• [TASK DETAILS] Below is a listing with pictures in it; transcribe exactly the lines from the one that has "left front paw: (592, 998)" through the one that has "left eye: (537, 237)", and omit those pictures.
═══ RECORD SET ═══
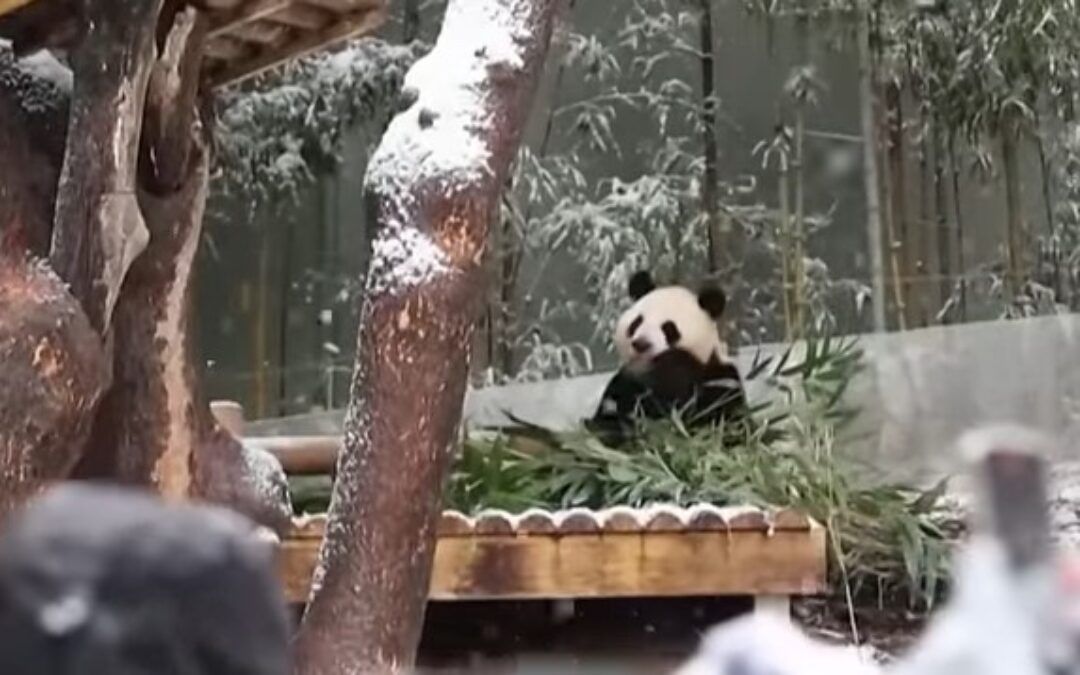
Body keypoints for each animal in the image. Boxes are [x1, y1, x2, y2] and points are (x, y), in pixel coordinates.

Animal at [588, 270, 751, 444]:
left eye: (669, 328)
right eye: (637, 322)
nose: (641, 344)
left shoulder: (720, 380)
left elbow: (715, 420)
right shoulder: (624, 383)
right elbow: (613, 415)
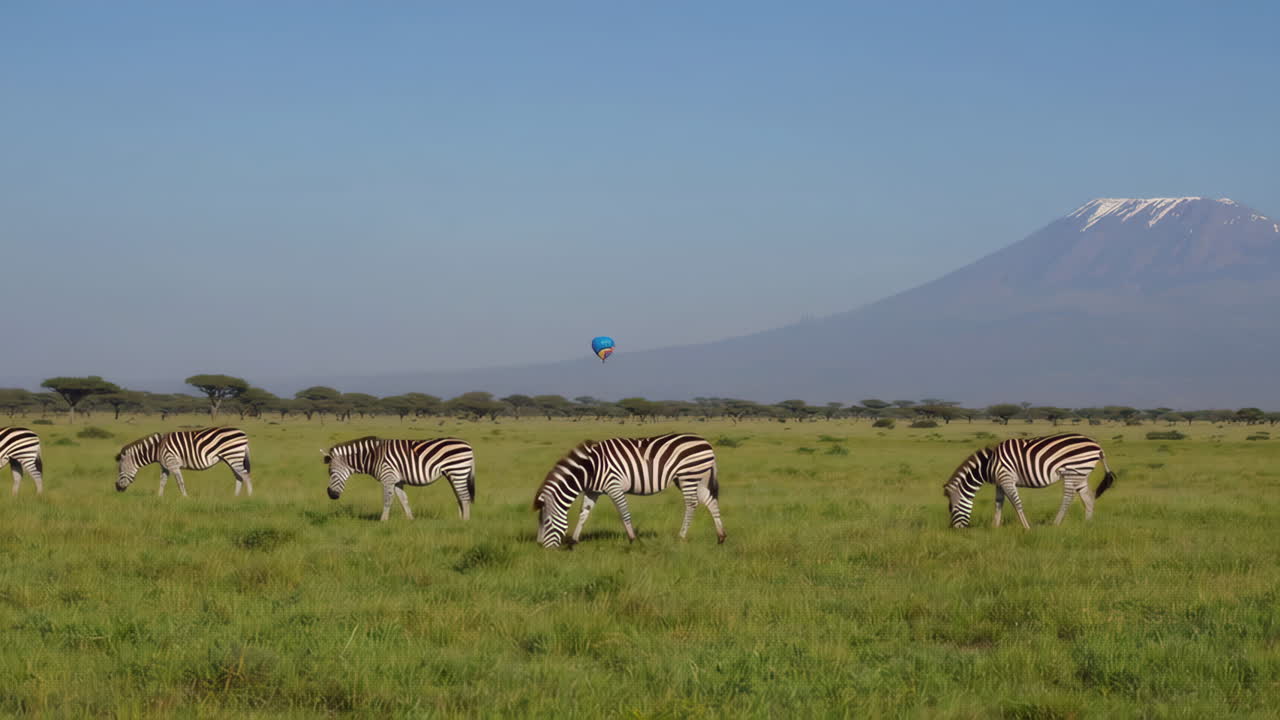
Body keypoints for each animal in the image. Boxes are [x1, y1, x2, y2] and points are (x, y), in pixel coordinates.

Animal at [115, 427, 253, 496]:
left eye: (120, 470)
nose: (117, 488)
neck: (158, 448)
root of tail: (243, 433)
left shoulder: (173, 464)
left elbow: (180, 482)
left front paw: (185, 497)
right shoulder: (165, 466)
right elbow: (162, 482)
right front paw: (159, 497)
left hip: (233, 456)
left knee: (245, 475)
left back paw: (250, 497)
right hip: (230, 458)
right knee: (239, 476)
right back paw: (235, 498)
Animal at [323, 436, 475, 522]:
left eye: (331, 472)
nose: (330, 495)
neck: (373, 457)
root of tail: (468, 444)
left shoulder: (388, 477)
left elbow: (387, 500)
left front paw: (383, 521)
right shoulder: (397, 481)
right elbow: (404, 500)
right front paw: (410, 520)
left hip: (458, 471)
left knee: (465, 496)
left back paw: (465, 521)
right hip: (452, 474)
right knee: (459, 496)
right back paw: (460, 520)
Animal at [533, 433, 725, 548]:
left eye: (547, 522)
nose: (541, 547)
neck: (590, 469)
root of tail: (706, 442)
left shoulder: (614, 486)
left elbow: (623, 512)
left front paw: (633, 539)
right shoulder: (592, 491)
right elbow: (583, 514)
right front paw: (574, 541)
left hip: (689, 476)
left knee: (692, 504)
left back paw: (681, 536)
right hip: (696, 478)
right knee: (710, 501)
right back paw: (721, 537)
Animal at [943, 433, 1116, 529]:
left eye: (951, 509)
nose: (953, 529)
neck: (989, 463)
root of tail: (1097, 445)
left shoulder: (1007, 478)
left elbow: (1016, 503)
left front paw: (1027, 527)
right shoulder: (1000, 482)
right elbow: (999, 502)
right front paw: (995, 527)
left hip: (1072, 472)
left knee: (1068, 498)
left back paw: (1055, 524)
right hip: (1081, 474)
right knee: (1088, 497)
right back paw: (1088, 525)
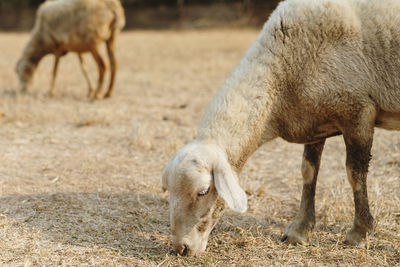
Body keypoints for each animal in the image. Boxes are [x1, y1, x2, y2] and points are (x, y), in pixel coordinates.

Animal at [161, 0, 400, 258]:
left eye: (203, 191)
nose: (181, 248)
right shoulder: (313, 120)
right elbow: (308, 172)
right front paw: (299, 230)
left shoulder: (359, 111)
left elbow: (354, 174)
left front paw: (360, 234)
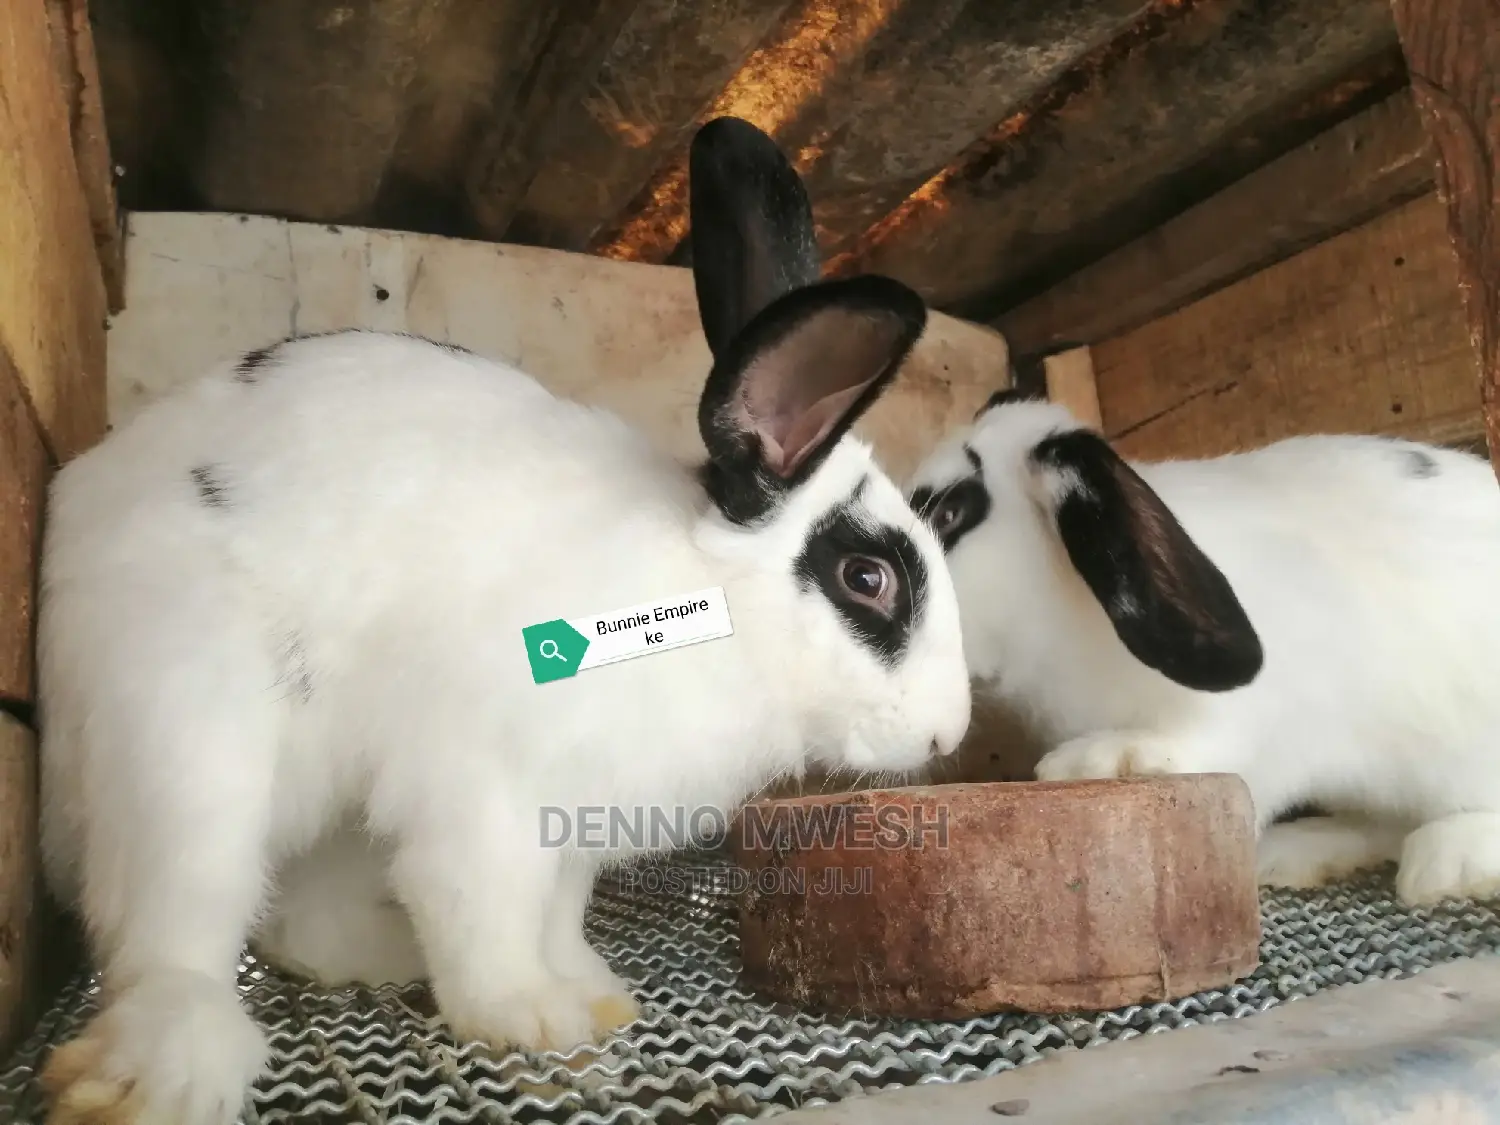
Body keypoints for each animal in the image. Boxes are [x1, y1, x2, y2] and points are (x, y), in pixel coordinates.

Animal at [34, 115, 972, 1125]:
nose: (948, 732)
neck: (702, 606)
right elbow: (478, 906)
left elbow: (554, 917)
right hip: (187, 741)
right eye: (867, 577)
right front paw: (529, 1019)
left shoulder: (577, 828)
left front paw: (592, 998)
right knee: (175, 920)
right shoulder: (486, 794)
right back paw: (168, 1069)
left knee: (297, 925)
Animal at [904, 385, 1500, 909]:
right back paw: (1294, 853)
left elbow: (1199, 748)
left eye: (950, 514)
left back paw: (1446, 864)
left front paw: (1098, 759)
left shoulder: (1244, 725)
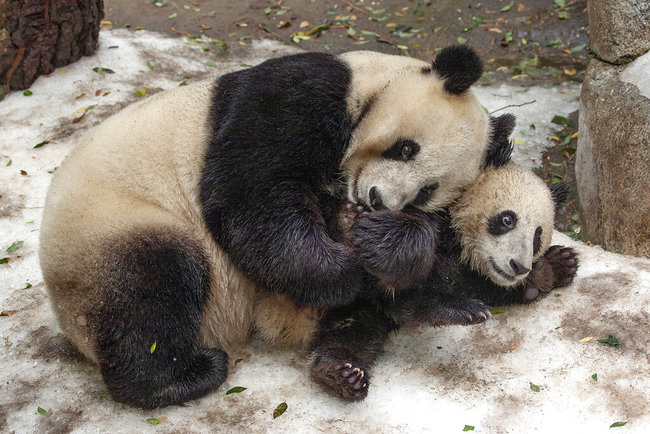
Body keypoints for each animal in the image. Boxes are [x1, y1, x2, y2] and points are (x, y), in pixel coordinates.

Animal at [38, 44, 512, 406]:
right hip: (110, 226)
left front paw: (382, 246)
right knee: (153, 287)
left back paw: (367, 352)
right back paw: (183, 377)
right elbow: (250, 195)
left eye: (427, 191)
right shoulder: (295, 98)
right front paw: (344, 269)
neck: (370, 83)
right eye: (406, 148)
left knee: (364, 316)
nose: (377, 200)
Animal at [258, 162, 576, 400]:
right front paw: (461, 309)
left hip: (351, 310)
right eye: (507, 219)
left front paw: (556, 266)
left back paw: (340, 374)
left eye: (537, 237)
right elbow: (406, 291)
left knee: (352, 334)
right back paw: (347, 222)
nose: (518, 266)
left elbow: (483, 285)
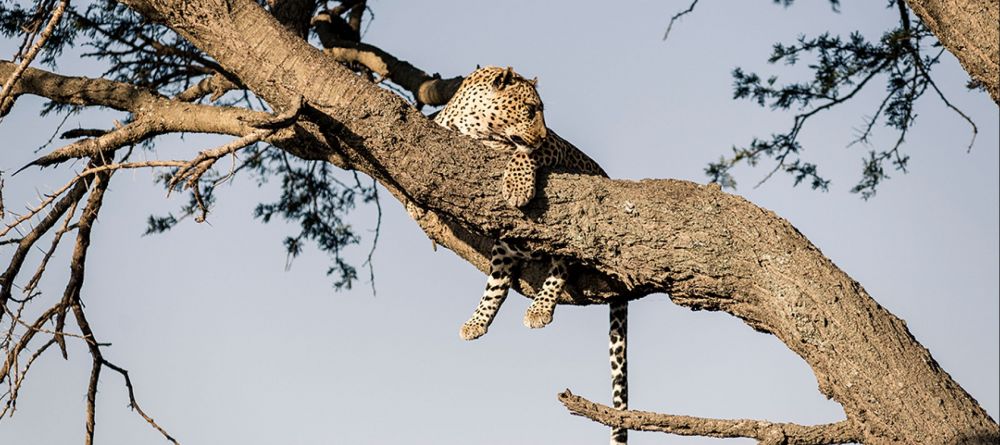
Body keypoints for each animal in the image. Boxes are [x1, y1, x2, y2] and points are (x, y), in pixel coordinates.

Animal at [432, 67, 632, 444]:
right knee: (497, 282)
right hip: (505, 246)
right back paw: (477, 321)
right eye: (529, 110)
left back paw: (540, 309)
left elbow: (522, 154)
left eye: (541, 113)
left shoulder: (553, 149)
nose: (540, 135)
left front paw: (517, 186)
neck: (473, 127)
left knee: (561, 265)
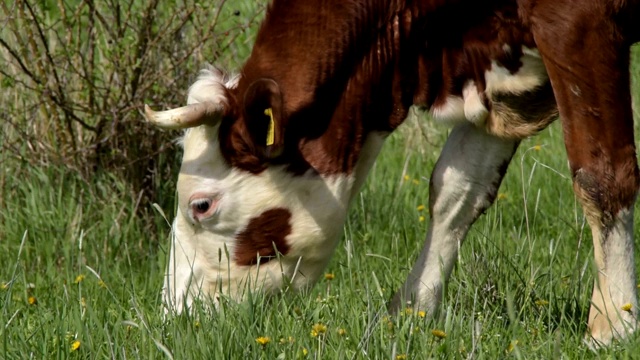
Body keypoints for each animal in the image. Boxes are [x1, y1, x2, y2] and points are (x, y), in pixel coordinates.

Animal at [145, 0, 640, 348]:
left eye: (201, 205)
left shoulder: (577, 22)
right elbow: (458, 189)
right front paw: (411, 313)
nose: (175, 318)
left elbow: (602, 175)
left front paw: (613, 324)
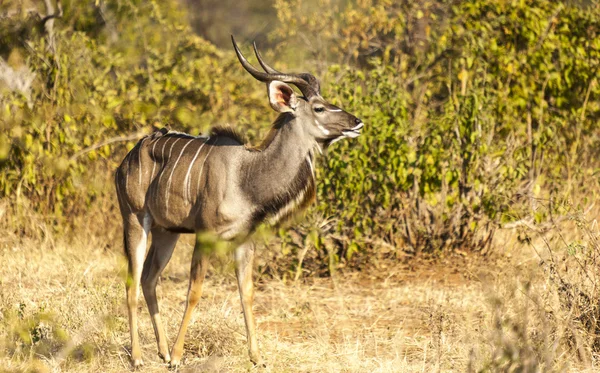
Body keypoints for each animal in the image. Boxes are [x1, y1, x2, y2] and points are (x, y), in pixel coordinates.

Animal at [115, 36, 364, 368]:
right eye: (319, 107)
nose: (357, 122)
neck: (245, 175)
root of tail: (127, 159)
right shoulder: (205, 237)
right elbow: (194, 292)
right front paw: (180, 358)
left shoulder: (245, 241)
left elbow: (246, 293)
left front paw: (257, 357)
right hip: (134, 220)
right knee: (132, 281)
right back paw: (140, 358)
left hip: (167, 232)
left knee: (149, 279)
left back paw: (163, 352)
═══
• [ANSWER AREA]
left front paw: (592, 998)
right knee: (175, 920)
right shoulder: (486, 794)
right back paw: (168, 1069)
left knee: (297, 925)
Animal at [904, 385, 1500, 909]:
right back paw: (1294, 853)
left elbow: (1199, 748)
left eye: (950, 514)
left back paw: (1446, 864)
left front paw: (1098, 759)
left shoulder: (1244, 725)
Body keypoints for each animal in the image. Boxes are [x1, y1, x2, y2] and points are (x, y), in pixel coordinates.

Animal at [38, 44, 512, 406]:
right hip: (110, 226)
left front paw: (382, 246)
right knee: (153, 287)
left back paw: (367, 352)
right back paw: (183, 377)
right elbow: (250, 195)
left eye: (427, 191)
right shoulder: (295, 98)
right front paw: (344, 269)
neck: (370, 83)
right eye: (406, 148)
left knee: (364, 316)
nose: (377, 200)
Animal at [258, 162, 576, 400]:
right front paw: (461, 309)
left hip: (351, 310)
right eye: (507, 219)
left front paw: (556, 266)
left back paw: (340, 374)
left eye: (537, 237)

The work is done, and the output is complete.